In the records that follow, find each line with "Chrysler" and pull it out.

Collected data
——————
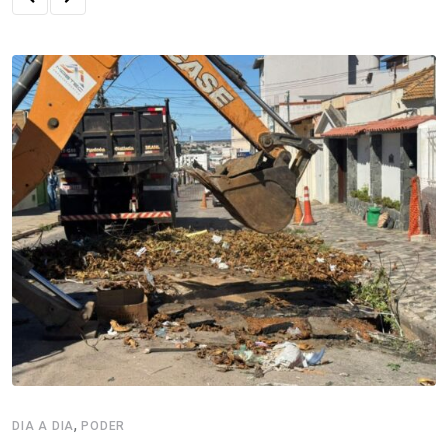
,
DIA A DIA
PODER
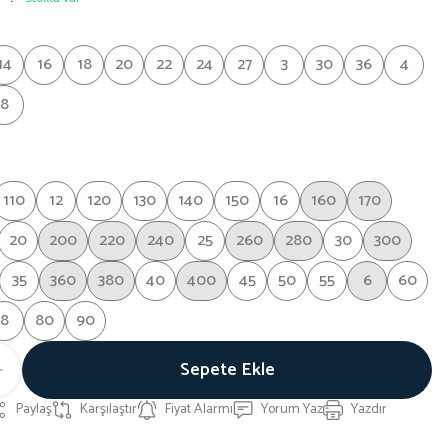
14
16
18
20
22
24
27
3
30
36
4
8
110
12
120
130
140
150
16
160
170
20
200
220
240
25
260
280
30
300
35
360
380
40
400
45
50
55
6
60
8
80
90
Sepete Ekle
Paylaş
Karşılaştır
Fiyat Alarmı
Yorum Yaz
Yazdır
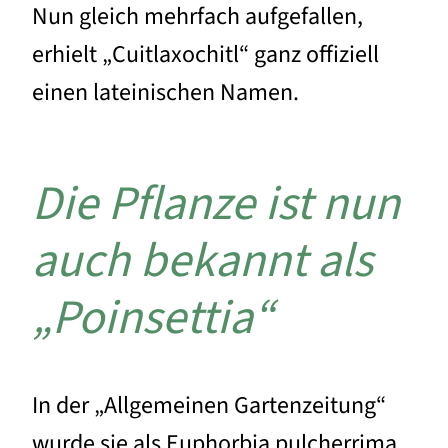
Nun gleich mehrfach aufgefallen,
erhielt „Cuitlaxochitl“ ganz offiziell
einen lateinischen Namen.
Die Pflanze ist nun
auch bekannt als
„Poinsettia“
In der „Allgemeinen Gartenzeitung“
wurde sie als Euphorbia pulcherrima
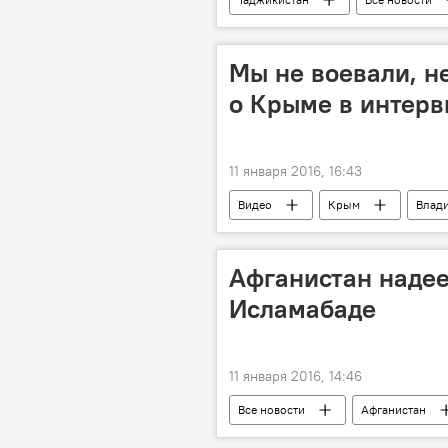
Мы не воевали, н
о Крыме в интерв
11 января 2016, 16:43
Видео
Крым
Влад
Афганистан надее
Исламабаде
11 января 2016, 14:46
Все новости
Афганистан
Хайрулло Азад
Центральна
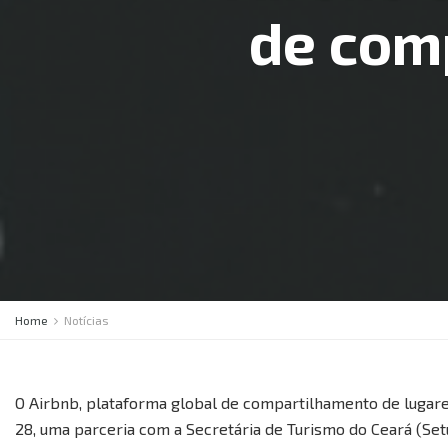
de com
Home
Notícias
O Airbnb, plataforma global de compartilhamento de lugare
28, uma parceria com a Secretária de Turismo do Ceará (Set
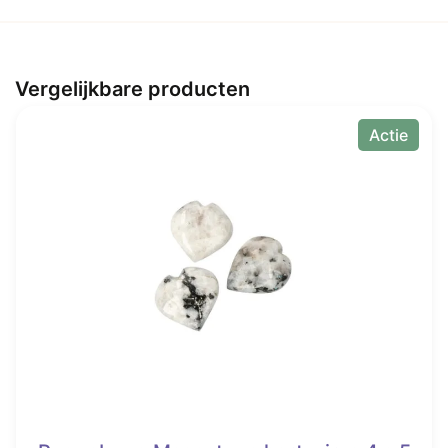
Vergelijkbare producten
Actie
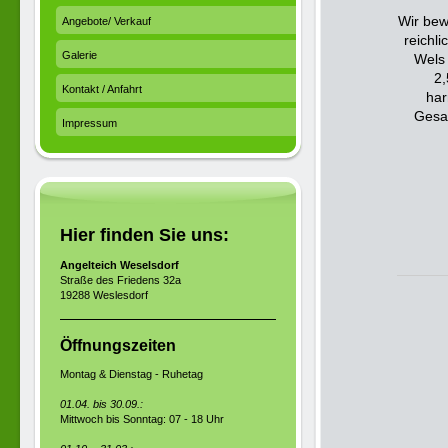
Wir bew
Angebote/ Verkauf
reichli
Galerie
Wels 
2,
Kontakt / Anfahrt
har
Gesam
Impressum
Hier finden Sie uns:
Angelteich Weselsdorf
Straße des Friedens 32a
19288 Weslesdorf
Öffnungszeiten
Montag & Dienstag - Ruhetag
01.04. bis 30.09.:
Mittwoch bis Sonntag: 07 - 18 Uhr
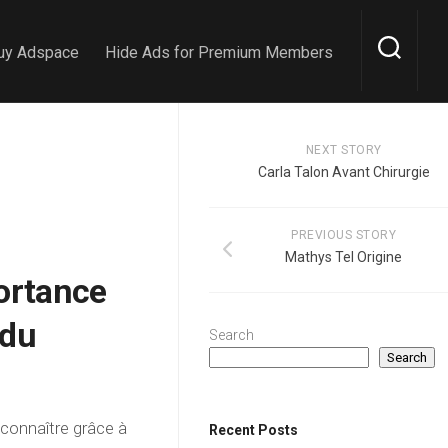
uy Adspace
Hide Ads for Premium Members
NEXT STORY
Carla Talon Avant Chirurgie
PREVIOUS STORY
Mathys Tel Origine
portance
 du
Search
Search
t connaître grâce à
Recent Posts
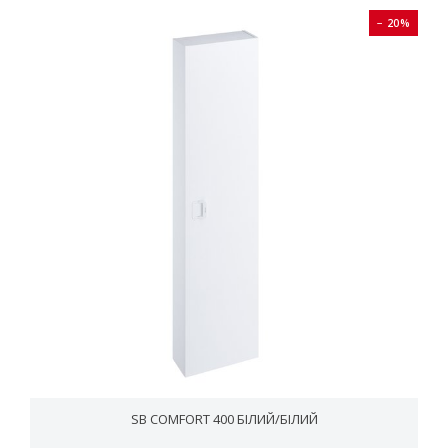
− 20%
SB COMFORT 400 БІЛИЙ/БІЛИЙ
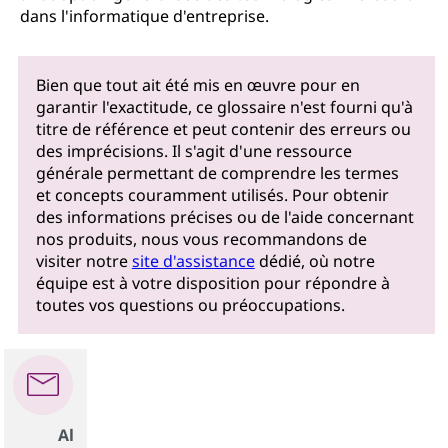
dans l'informatique d'entreprise.
Bien que tout ait été mis en œuvre pour en
garantir l'exactitude, ce glossaire n'est fourni qu'à
titre de référence et peut contenir des erreurs ou
des imprécisions. Il s'agit d'une ressource
générale permettant de comprendre les termes
et concepts couramment utilisés. Pour obtenir
des informations précises ou de l'aide concernant
nos produits, nous vous recommandons de
visiter notre
site d'assistance
dédié, où notre
équipe est à votre disposition pour répondre à
toutes vos questions ou préoccupations.
Al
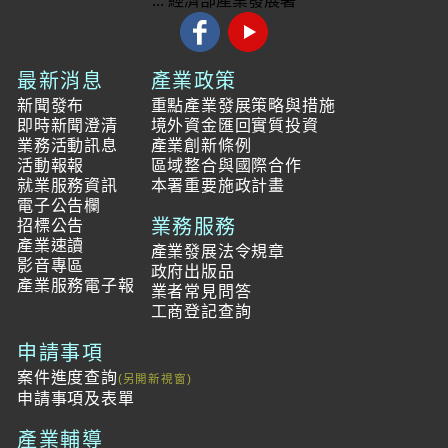
:::
經濟部產業發展署
最新消息
產業政策
新聞發布
重點產業發展策略與措施
即時新聞澄清
境外資金匯回實質投資
業務活動訊息
產業創新條例
活動報報
區域整合與國際合作
就業服務資訊
本署重要施政計畫
電子公告欄
業務服務
招標公告
產業速讀
產業發展法令規章
影音專區
政府出版品
產業服務電子報
業者常見問答
工商登記查詢
申請事項
案件進度查詢
申請事項及表單
產業輔導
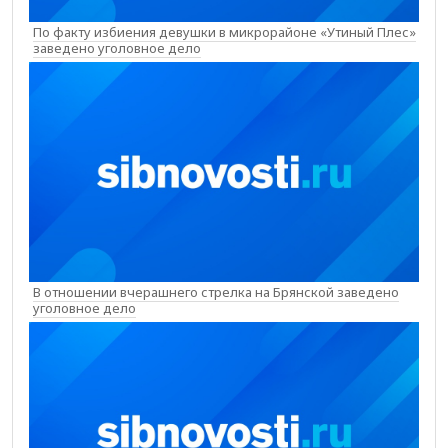
По факту избиения девушки в микрорайоне «Утиный Плес»
заведено уголовное дело
В отношении вчерашнего стрелка на Брянской заведено
уголовное дело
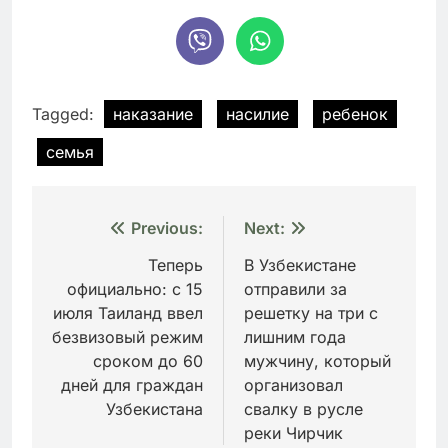
Tagged:
наказание
насилие
ребенок
семья
Навигация
Previous:
Next:
по
Теперь
В Узбекистане
официально: с 15
отправили за
записям
июля Таиланд ввел
решетку на три с
безвизовый режим
лишним года
сроком до 60
мужчину, который
дней для граждан
организовал
Узбекистана
свалку в русле
реки Чирчик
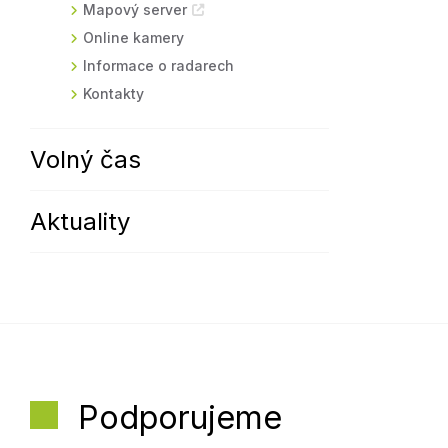
Mapový server
Online kamery
Informace o radarech
Kontakty
Volný čas
Aktuality
Podporujeme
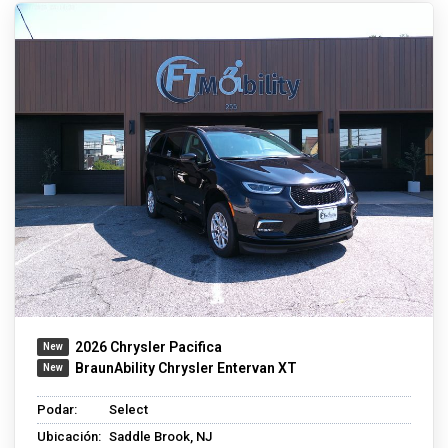
2026 Chrysler Pacifica
BraunAbility Chrysler Entervan XT
Podar:
Select
Ubicación:
Saddle Brook, NJ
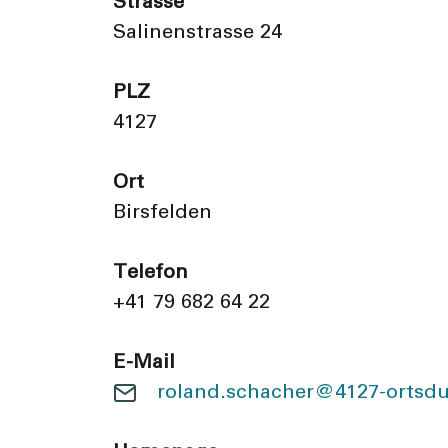
Strasse
Salinenstrasse 24
PLZ
4127
Ort
Birsfelden
Telefon
+41 79 682 64 22
E-Mail
roland.schacher@4127-ortsdu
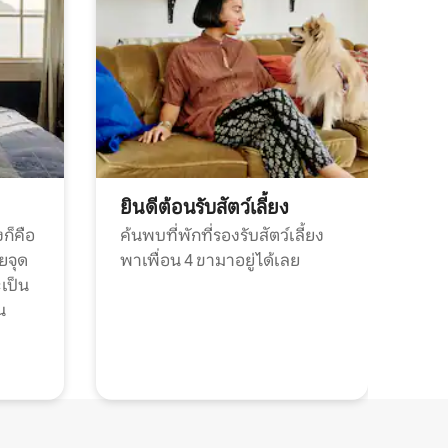
ยินดีต้อนรับสัตว์เลี้ยง
ก็คือ
ค้นพบที่พักที่รองรับสัตว์เลี้ยง
วยจุด
พาเพื่อน 4 ขามาอยู่ได้เลย
ะเป็น
น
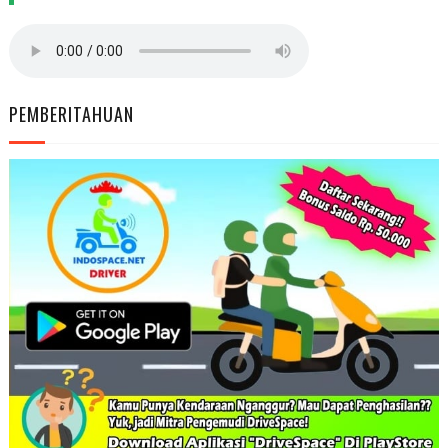
PEMBERITAHUAN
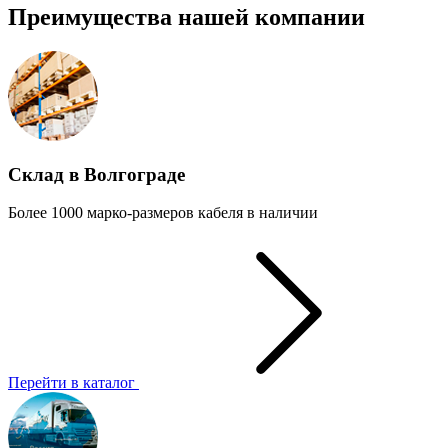
Преимущества нашей компании
Склад в Волгограде
Более 1000 марко-размеров кабеля в наличии
Перейти в каталог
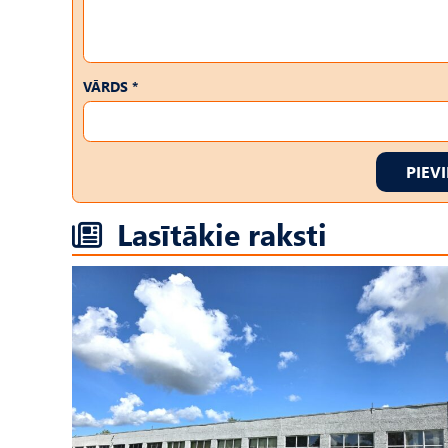
VĀRDS *
PIEV
Lasītākie raksti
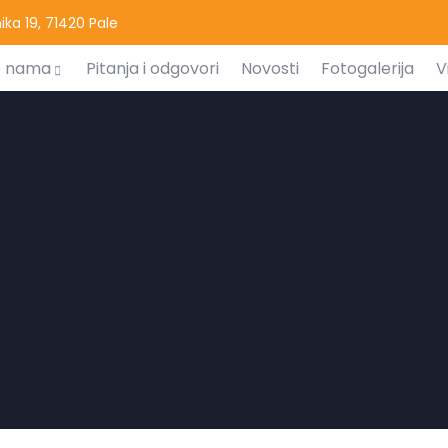
ka 19, 71420 Pale
 nama
Pitanja i odgovori
Novosti
Fotogalerija
V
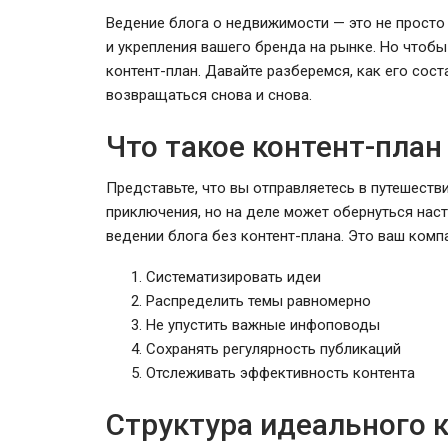
Ведение блога о недвижимости — это не просто
и укрепления вашего бренда на рынке. Но чтобы
контент-план. Давайте разберемся, как его сост
возвращаться снова и снова.
Что такое контент-план
Представьте, что вы отправляетесь в путешестви
приключения, но на деле может обернуться нас
ведении блога без контент-плана. Это ваш комп
ЕС ввёл санкции против
Систематизировать идеи
 Банка старше
Мозырского НПЗ и расшири
Распределить темы равномерно
ограничения для белорусск
Не упустить важные инфоповоды
Сохранять регулярность публикаций
Отслеживать эффективность контента
Структура идеального 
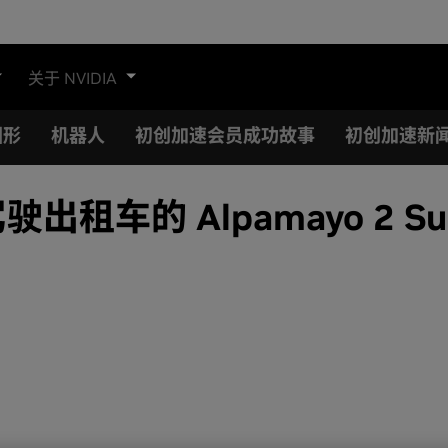
关于 NVIDIA
图形
机器人
初创加速会员成功故事
初创加速新
驶出租车的 Alpamayo 2 S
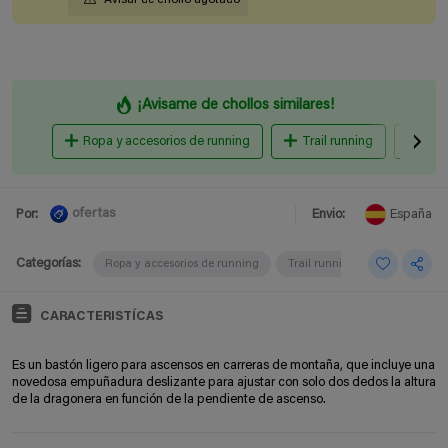
¡Avisame de chollos similares!
Ropa y accesorios de running
Trail running
Zapa
ofertas
Por:
Envio:
España
Categorías:
Ropa y accesorios de running
Trail running
CARACTERISTÍCAS
Es un bastón ligero para ascensos en carreras de montaña, que incluye una
novedosa empuñadura deslizante para ajustar con solo dos dedos la altura
de la dragonera en función de la pendiente de ascenso.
——————
__Finished task__
2026 Chrysler Pacifica
BraunAbility Chrysler Entervan XT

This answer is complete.